Content starts

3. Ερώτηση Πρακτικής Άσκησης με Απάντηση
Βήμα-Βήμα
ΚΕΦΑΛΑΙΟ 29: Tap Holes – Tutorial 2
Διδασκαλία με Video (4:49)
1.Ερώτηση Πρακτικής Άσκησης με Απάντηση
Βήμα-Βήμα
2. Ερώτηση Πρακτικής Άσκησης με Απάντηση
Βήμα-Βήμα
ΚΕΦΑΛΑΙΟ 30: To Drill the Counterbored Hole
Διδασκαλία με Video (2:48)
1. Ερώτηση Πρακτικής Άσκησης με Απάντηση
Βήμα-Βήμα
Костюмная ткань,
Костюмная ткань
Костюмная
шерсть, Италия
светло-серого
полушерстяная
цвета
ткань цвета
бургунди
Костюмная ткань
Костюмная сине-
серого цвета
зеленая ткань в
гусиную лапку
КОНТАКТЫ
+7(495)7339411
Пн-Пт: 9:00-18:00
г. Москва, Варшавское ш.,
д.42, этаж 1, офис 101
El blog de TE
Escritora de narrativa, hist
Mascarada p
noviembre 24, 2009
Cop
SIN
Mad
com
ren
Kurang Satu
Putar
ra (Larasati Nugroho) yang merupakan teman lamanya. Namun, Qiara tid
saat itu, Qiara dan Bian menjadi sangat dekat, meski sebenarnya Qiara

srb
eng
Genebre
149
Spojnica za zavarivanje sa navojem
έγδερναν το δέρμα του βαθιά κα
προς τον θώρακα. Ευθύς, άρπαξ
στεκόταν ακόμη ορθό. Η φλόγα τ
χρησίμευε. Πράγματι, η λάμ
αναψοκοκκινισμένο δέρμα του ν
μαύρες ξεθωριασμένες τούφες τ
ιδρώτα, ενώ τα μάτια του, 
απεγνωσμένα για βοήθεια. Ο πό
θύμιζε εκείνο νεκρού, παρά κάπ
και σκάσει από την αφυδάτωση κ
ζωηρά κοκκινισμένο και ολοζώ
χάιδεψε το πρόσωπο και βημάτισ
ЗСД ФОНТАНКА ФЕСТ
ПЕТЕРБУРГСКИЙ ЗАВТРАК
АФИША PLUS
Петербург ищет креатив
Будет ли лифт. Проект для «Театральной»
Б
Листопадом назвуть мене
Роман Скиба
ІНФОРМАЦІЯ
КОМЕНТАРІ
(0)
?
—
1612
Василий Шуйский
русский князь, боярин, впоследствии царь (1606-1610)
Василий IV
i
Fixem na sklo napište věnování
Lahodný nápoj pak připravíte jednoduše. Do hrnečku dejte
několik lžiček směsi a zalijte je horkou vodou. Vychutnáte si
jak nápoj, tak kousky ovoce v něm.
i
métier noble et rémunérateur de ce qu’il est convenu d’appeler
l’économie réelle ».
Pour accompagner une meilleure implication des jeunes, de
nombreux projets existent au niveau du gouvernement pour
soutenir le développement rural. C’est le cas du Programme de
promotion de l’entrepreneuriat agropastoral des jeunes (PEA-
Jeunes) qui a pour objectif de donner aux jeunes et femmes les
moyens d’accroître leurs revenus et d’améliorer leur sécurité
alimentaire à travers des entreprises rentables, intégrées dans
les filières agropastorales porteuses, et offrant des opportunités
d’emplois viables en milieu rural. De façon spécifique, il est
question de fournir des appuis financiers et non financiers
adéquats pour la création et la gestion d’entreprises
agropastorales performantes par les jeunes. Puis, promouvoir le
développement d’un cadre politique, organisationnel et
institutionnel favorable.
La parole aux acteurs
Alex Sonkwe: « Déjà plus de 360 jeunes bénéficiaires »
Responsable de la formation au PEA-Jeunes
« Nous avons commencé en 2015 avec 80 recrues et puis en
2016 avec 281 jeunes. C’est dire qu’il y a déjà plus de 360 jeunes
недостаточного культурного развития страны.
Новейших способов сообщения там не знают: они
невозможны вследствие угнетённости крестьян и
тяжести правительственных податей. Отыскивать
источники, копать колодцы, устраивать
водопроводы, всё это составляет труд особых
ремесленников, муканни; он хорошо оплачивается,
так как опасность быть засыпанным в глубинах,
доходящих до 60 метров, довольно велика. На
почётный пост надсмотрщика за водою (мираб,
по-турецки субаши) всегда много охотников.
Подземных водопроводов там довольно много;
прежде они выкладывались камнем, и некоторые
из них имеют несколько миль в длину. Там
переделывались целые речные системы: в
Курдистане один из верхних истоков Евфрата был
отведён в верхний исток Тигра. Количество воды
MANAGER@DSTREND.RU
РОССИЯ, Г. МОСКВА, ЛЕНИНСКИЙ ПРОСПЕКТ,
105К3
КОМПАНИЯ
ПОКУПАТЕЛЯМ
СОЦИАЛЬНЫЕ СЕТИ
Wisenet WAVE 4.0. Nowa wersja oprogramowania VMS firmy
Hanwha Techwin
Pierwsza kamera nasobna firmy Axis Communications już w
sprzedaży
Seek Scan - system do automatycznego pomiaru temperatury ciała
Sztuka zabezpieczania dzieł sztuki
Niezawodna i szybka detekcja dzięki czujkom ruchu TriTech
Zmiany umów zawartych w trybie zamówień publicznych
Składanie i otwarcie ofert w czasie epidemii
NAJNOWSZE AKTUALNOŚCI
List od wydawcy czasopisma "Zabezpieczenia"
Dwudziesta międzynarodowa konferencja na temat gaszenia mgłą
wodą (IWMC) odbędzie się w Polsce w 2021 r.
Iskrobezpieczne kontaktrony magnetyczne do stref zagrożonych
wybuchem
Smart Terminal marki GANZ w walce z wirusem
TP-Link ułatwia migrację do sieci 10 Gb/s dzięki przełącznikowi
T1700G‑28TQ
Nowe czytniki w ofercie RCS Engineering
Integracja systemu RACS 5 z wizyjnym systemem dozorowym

Content ends

— Problem to solve —
Extract every line from the one containing "NAJNOWSZE AKTUALNOŚCI" to the end of the entries, including both of those lines, exactly as given and with nothing added.

— Exercise answer —
NAJNOWSZE AKTUALNOŚCI
List od wydawcy czasopisma "Zabezpieczenia"
Dwudziesta międzynarodowa konferencja na temat gaszenia mgłą
wodą (IWMC) odbędzie się w Polsce w 2021 r.
Iskrobezpieczne kontaktrony magnetyczne do stref zagrożonych
wybuchem
Smart Terminal marki GANZ w walce z wirusem
TP-Link ułatwia migrację do sieci 10 Gb/s dzięki przełącznikowi
T1700G‑28TQ
Nowe czytniki w ofercie RCS Engineering
Integracja systemu RACS 5 z wizyjnym systemem dozorowym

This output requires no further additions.